Eu sempre fui tímida. Nunca gostei de festas barulhentas com crianças demais. Na hora do recreio, preferia ler e escutar música. Desde a pré-escola, me disseram que isso era um problema e que eu precisava mudar. No ensino médio, uma orientadora educacional me disse que eu nunca teria sucesso na vida se não olhasse as pessoas nos olhos. (Ela era claramente um alien mutante que pretendia se alimentar da minha alma, e eu não ia cair nessa.) Uma vez estava jogando vôlei e ela me tirou da quadra para me dar uma advertência por escrito, dizendo que, se a minha conduta antissocial continuasse, eu seria suspensa por dois dias. Aparentemente, participar de esportes coletivos não contava.

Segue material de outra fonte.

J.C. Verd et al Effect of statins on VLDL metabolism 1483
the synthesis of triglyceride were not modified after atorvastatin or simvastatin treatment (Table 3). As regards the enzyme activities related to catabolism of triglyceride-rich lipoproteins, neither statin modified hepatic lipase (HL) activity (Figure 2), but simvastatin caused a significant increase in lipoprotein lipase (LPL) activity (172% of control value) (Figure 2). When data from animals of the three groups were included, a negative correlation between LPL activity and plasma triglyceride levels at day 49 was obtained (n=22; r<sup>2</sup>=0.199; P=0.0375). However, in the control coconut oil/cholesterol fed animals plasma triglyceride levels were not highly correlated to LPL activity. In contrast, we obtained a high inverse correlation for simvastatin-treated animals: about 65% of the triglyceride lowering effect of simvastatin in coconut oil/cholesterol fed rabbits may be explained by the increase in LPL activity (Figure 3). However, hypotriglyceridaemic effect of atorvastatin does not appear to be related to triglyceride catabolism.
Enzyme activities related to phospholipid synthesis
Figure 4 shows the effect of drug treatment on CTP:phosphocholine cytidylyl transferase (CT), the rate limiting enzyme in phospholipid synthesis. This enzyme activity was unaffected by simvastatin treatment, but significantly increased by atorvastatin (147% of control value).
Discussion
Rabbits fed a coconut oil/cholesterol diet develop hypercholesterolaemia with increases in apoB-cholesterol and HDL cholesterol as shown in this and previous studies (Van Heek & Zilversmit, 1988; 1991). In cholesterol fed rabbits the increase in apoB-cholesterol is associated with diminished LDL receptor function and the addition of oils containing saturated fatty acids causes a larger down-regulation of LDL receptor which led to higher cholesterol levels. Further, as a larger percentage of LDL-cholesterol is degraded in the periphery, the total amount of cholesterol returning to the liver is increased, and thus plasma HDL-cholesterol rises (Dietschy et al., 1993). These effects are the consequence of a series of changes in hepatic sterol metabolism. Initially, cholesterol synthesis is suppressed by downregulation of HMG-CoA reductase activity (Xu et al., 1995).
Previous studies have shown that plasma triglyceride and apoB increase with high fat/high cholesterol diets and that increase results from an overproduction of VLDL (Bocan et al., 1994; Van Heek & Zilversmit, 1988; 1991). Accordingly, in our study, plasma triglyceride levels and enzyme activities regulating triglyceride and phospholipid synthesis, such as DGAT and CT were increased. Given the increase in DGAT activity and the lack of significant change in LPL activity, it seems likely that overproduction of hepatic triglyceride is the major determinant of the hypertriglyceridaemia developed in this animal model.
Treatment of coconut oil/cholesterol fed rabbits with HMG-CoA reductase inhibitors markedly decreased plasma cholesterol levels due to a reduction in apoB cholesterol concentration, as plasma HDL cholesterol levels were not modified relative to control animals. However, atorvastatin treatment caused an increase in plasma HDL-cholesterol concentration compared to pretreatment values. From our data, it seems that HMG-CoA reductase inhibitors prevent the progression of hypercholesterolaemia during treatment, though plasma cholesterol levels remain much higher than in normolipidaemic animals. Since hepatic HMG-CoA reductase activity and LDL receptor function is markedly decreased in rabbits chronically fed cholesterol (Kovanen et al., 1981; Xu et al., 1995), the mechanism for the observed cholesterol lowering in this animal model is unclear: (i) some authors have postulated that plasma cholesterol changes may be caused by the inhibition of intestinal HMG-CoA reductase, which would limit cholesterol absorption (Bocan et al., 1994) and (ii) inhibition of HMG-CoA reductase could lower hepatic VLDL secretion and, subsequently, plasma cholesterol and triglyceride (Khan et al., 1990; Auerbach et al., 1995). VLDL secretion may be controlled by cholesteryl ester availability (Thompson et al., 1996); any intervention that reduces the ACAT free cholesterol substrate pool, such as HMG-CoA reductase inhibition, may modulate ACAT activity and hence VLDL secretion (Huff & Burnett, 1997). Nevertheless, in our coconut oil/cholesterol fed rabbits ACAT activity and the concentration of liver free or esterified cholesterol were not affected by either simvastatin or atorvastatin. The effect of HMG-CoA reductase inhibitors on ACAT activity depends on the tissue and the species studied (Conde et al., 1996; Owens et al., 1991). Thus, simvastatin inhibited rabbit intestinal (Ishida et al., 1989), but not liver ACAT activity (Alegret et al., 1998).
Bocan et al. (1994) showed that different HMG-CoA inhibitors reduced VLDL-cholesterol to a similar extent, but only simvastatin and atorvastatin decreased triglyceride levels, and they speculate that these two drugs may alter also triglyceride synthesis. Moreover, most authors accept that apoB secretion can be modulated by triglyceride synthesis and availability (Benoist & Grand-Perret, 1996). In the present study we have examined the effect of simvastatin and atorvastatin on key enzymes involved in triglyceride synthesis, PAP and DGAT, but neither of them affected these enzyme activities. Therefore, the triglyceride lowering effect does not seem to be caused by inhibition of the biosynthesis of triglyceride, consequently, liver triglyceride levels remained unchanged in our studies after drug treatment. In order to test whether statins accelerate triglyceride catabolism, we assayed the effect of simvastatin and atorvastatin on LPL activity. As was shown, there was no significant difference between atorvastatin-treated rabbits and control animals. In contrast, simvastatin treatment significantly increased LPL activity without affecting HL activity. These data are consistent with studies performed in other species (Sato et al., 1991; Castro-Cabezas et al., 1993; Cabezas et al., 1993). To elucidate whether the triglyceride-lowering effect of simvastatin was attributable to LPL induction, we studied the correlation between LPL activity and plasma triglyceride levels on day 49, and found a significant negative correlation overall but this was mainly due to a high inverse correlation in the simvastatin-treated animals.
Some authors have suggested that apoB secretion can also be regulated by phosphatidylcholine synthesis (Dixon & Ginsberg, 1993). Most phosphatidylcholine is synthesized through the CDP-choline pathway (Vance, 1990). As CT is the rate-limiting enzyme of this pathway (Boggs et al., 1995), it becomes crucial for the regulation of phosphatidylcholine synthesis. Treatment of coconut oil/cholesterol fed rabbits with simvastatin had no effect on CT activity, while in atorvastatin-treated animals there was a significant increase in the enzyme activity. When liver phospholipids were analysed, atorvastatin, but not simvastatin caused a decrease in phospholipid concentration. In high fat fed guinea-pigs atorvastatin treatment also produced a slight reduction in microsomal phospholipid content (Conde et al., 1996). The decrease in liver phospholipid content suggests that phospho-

Tive a minha vingança ao escrever uma graphic novel inspirada nela, cujo enredo envolve inocentes máquinas de Goldberg.
É provável que eu sempre tenha sido assim. De acordo com uma pesquisa efetuada por Jeremy Kagan, então um psicólogo de Harvard, o temperamento humano é detectável muito cedo e possivelmente herdado. Dessa forma, a introversão é melhor descrita como uma espécie de alta sensibilidade. Segundo a pesquisa, bebês que chutavam e choravam diante de estímulos externos – ou que, em outras palavras, eram altamente sensíveis a eles – tinham mais chances de se tornar adultos introvertidos. Os bebês menos reativos, que precisavam de mais estímulos para se interessar e se envolver, tinham inclinação a se tornar extrovertidos. É a “longa sombra do temperamento”, como Kagan intitulou seu livro de 2004, escrito em parceria com Nancy Snidman.
A introversão não é uma doença nem uma falha de caráter que precisa ser curada ou disfarçada. Apesar de ainda não olhar as pessoas nos olhos, consegui viver e trabalhar como bem entendi. Apenas presumia que as demandas sociais para interagir e socializar a qualquer custo eram inconvenientes que eu devia encarar como fatos da vida.

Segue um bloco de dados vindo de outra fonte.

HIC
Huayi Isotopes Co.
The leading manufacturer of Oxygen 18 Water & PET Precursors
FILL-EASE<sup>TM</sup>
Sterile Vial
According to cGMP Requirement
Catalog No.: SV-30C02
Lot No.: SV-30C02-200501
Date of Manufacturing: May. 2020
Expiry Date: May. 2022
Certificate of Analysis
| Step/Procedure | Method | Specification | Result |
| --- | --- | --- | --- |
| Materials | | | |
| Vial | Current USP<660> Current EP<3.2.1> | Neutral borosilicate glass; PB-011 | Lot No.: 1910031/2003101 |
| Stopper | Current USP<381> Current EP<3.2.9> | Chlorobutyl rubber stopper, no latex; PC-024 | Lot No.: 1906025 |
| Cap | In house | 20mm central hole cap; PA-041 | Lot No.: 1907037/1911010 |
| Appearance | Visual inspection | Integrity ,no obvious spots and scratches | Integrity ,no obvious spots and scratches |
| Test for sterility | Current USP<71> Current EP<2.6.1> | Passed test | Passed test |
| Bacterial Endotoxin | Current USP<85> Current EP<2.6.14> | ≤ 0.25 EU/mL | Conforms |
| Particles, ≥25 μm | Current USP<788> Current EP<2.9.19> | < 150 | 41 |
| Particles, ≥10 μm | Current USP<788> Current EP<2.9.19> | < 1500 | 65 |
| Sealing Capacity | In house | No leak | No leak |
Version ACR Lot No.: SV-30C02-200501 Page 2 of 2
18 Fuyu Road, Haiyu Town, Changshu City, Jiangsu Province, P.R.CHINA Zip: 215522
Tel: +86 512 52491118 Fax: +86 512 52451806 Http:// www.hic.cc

Até que, no mês passado, após aceitar fazer palestras na Feira Literária de Gotemburgo e me ver desejando ardentemente quebrar uma perna ou romper uma ou duas artérias cerebrais, percebi uma coisa: eu nunca diria a um extrovertido o que ele deve fazer com sua vida. Nunca diria: “Você precisa socializar menos. Vá para casa e fique lá por alguns dias, leia uns livros e passe algum tempo de qualidade consigo mesmo. Apenas pare de interagir o tempo inteiro”.
Sei que isso seria absurdo. Então por que os extrovertidos se sentem tão livres para impor seus valores aos outros?
Este texto foi publicado em inglês no International New York Times do dia 28 de agosto de 2014. Tradução da autora.